“Nunca estás conforme, es como si algo te faltara. No sé, como una parte que siempre estás
buscando”, me había dicho.
Su sentencia fue motivo suficiente para una más de
nuestras peleas. Pensándolo bien, algo
de razón tenía. ¿Para qué mudarme a una
casa, si en el departamento estaba tan cómoda? Además, era más seguro. No le daría con el gusto. No desandaría lo hecho. Empecé a embalar.
Cada objeto me regalaba algún recuerdo. Los sillones de pana bordó conjuraron a mamá:”
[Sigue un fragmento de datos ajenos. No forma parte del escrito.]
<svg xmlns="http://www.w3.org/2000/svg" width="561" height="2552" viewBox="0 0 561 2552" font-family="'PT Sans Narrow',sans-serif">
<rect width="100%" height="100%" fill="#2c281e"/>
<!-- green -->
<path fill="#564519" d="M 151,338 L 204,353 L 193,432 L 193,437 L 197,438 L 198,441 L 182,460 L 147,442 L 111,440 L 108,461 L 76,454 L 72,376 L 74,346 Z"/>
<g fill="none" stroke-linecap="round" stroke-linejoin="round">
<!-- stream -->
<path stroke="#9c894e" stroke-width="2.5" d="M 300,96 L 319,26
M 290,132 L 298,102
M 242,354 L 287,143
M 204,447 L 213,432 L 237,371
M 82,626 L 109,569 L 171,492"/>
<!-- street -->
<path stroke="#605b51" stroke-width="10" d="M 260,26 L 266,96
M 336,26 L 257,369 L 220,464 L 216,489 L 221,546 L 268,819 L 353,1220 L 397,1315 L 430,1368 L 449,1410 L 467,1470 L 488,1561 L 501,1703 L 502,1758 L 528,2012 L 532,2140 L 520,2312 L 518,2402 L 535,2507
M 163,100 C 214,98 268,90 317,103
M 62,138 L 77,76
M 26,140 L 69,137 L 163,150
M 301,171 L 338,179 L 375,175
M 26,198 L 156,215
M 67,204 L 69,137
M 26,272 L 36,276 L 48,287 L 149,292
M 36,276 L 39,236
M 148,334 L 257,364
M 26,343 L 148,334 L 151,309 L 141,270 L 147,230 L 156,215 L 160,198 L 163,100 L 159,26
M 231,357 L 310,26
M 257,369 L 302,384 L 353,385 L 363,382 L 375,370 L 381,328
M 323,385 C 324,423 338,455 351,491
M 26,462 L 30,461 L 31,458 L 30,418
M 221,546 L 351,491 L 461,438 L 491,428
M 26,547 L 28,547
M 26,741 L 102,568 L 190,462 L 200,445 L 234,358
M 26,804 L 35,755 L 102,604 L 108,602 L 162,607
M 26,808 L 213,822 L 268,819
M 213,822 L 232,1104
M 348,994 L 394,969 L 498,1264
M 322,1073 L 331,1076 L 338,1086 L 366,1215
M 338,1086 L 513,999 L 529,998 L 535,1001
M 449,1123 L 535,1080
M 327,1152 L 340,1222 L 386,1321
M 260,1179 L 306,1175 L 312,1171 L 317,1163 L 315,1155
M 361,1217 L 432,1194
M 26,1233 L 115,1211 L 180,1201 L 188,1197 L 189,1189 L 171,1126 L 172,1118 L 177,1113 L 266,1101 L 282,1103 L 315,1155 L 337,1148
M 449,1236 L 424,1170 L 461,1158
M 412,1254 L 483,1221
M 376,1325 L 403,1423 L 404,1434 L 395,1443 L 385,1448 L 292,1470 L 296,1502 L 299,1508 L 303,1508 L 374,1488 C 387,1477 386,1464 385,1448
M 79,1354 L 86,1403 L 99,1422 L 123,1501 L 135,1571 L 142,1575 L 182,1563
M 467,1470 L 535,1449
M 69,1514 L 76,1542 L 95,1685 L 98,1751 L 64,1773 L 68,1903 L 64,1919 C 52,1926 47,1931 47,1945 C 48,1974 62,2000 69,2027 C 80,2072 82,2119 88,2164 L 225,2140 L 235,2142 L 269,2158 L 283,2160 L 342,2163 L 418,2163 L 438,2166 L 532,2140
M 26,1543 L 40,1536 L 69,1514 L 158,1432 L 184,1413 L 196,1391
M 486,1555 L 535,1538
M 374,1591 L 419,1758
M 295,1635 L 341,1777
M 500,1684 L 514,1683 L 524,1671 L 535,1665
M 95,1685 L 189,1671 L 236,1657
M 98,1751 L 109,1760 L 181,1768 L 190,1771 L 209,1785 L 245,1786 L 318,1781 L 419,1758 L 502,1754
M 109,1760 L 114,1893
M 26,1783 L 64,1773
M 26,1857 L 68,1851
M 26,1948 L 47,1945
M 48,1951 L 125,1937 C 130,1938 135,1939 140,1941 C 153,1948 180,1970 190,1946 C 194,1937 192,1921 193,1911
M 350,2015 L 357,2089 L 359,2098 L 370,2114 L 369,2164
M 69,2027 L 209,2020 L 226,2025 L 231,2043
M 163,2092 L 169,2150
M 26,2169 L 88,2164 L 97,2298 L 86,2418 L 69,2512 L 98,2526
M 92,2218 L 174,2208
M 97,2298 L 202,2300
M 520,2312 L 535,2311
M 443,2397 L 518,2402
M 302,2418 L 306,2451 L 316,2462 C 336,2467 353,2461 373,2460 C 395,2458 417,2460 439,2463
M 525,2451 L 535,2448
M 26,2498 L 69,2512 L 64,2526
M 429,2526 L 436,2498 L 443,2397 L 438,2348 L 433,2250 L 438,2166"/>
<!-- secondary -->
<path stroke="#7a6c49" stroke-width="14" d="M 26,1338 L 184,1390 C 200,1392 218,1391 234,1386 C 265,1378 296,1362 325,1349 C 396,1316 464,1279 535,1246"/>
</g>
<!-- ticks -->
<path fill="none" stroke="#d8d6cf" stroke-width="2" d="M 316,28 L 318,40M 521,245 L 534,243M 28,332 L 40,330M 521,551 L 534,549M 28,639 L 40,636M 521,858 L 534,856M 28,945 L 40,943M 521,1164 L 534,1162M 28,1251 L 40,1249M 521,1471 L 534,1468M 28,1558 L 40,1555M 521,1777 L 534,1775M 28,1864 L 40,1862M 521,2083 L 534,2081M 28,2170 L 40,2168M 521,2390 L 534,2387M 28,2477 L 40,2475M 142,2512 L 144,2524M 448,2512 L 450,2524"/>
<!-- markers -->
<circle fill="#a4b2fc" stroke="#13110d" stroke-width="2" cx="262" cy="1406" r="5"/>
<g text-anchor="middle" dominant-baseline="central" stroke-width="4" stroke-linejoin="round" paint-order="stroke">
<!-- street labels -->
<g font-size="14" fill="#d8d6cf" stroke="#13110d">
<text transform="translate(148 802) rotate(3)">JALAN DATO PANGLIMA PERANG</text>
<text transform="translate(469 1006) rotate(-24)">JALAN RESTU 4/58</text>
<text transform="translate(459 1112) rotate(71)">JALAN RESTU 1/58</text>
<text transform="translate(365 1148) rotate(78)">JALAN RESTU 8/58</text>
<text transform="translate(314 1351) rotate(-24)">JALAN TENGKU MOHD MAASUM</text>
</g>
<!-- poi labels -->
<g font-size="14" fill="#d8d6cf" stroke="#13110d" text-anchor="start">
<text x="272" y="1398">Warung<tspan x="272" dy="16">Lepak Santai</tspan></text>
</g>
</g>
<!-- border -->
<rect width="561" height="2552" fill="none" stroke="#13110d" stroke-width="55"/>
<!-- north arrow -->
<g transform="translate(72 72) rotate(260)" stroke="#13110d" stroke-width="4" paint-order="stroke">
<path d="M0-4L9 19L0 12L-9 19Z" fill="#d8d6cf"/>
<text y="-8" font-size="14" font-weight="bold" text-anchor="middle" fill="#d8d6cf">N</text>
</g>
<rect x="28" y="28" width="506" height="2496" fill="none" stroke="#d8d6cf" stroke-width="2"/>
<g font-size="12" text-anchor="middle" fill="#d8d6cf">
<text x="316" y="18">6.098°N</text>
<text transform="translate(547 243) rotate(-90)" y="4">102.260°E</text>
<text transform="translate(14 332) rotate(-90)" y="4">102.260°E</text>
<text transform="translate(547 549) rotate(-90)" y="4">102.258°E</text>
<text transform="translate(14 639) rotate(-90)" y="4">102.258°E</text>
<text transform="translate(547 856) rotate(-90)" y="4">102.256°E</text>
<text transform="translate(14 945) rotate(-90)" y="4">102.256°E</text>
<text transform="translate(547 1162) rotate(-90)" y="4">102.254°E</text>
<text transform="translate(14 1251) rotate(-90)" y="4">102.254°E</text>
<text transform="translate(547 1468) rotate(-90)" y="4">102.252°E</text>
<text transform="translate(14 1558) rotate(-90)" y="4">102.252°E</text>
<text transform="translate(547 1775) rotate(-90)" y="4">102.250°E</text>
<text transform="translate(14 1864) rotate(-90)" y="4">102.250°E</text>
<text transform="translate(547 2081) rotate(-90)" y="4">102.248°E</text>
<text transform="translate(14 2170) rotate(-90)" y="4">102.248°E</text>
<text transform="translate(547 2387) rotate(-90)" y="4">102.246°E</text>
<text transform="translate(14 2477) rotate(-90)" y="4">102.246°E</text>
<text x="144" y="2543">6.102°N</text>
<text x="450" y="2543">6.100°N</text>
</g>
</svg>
¡No se sienten en los sillones! ¡Son nuevos!”.
No pude evitar una sonrisa al encontrar el agujero que tan
cuidadosamente habíamos camuflado con mi hermano. Ya todos dormían, bajamos con
sigilo, nos apoltronamos en el sillón de pana bordó para encender sendos
cigarrillos. Queríamos aprender a fumar. Un brasa se desprendió de mi cigarrillo y fue
a parar a la pierna de mi hermano, que chilló más de susto que de dolor. Yo me ahogué con el humo pero me atraganté, al
ver que el ascua sobrevivía para terminar en una esquina del sillón. Aprendimos a fumar, pero no esa noche. La pasamos probando distintas formas de
disimular el oprobio. Tan bien logramos hacerlo,
que recién ahora, y por casualidad, lo volvía a ver.
El escritorio y el recuerdo de papá, siempre
leyendo. La lámpara que sólo iluminaba
la parte izquierda de la cara, su imagen en penumbras. Más de una vez me
pregunté si no tenía algún parentesco con “Poe” o con “Narciso Ibáñez Menta”.
Cada uno de los utensilios de la cocina, pero
especialmente el cucharón, me retrotraían a mi infancia y al canto de “La Tona”. Siempre tarareaba o entonaba las coplas de la
“Tarara” de López de Vega mientras preparaba su sopa de verduras. Mi boca desprendía fluidos salados, al mejor
estilo “Pavlov” ante aquel delicioso recuerdo.
El espejo sin embargo, era especial. Convocaba todos los recuerdos, los
contenía. Amigo fiel, testigo silencioso
de los momentos más importantes de mi vida, me acompañaba ahora, una vez más,
en esta aventura. Lo cubrí
cuidadosamente. Un imperceptible temblor
me hizo notar su fragilidad. Puse
especial esmero en protegerlo para evitar que se dañara en el ajetreo de la
mudanza. Una vez que el camión estuvo
cargado, lo seguí en el auto. No podía
dejar de observarlo. Sobresalía del resto de los muebles, como
tratando de recordarme su presencia.
Mudarme de un departamento a una casa fue un gran
cambio. Tenía mucho más espacio y quizás
por eso demoré tanto en acomodar todo. Cuando creía haber ubicado los sillones de
pana bordó, me daba cuenta que quedaban mejor en otro sitio y los cambiaba.
“Típico”, me hubiera dicho. “Nunca te convence algo de entrada”, pero como
seguíamos peleados, no lo había vuelto a ver. Por eso supuse que no debía darle importancia
a sus palabras.
Así transcurrió el tiempo, colgando adornos,
descolgándolos. La cortina de vual en la ventana del living, la de a cuadros
rojos en la cocina, hasta que le llegó el turno al espejo. Lo coloqué como siempre, frente a mi cama. Tuve la sensación de que me sonreía
agradecido.
Me sentía feliz en mi nueva casa y me dispuse a
disfrutarla. Algo, sin embargo, me tenía
inquieta. ¿Sería en realidad una
insatisfecha como él había proclamado sotto in voce? Recorría la casa, con una
taza de café en la mano, cuando me di cuenta de que no, de que él no estaba en
lo cierto. Había encontrado la causa de mi inquietud: el espejo.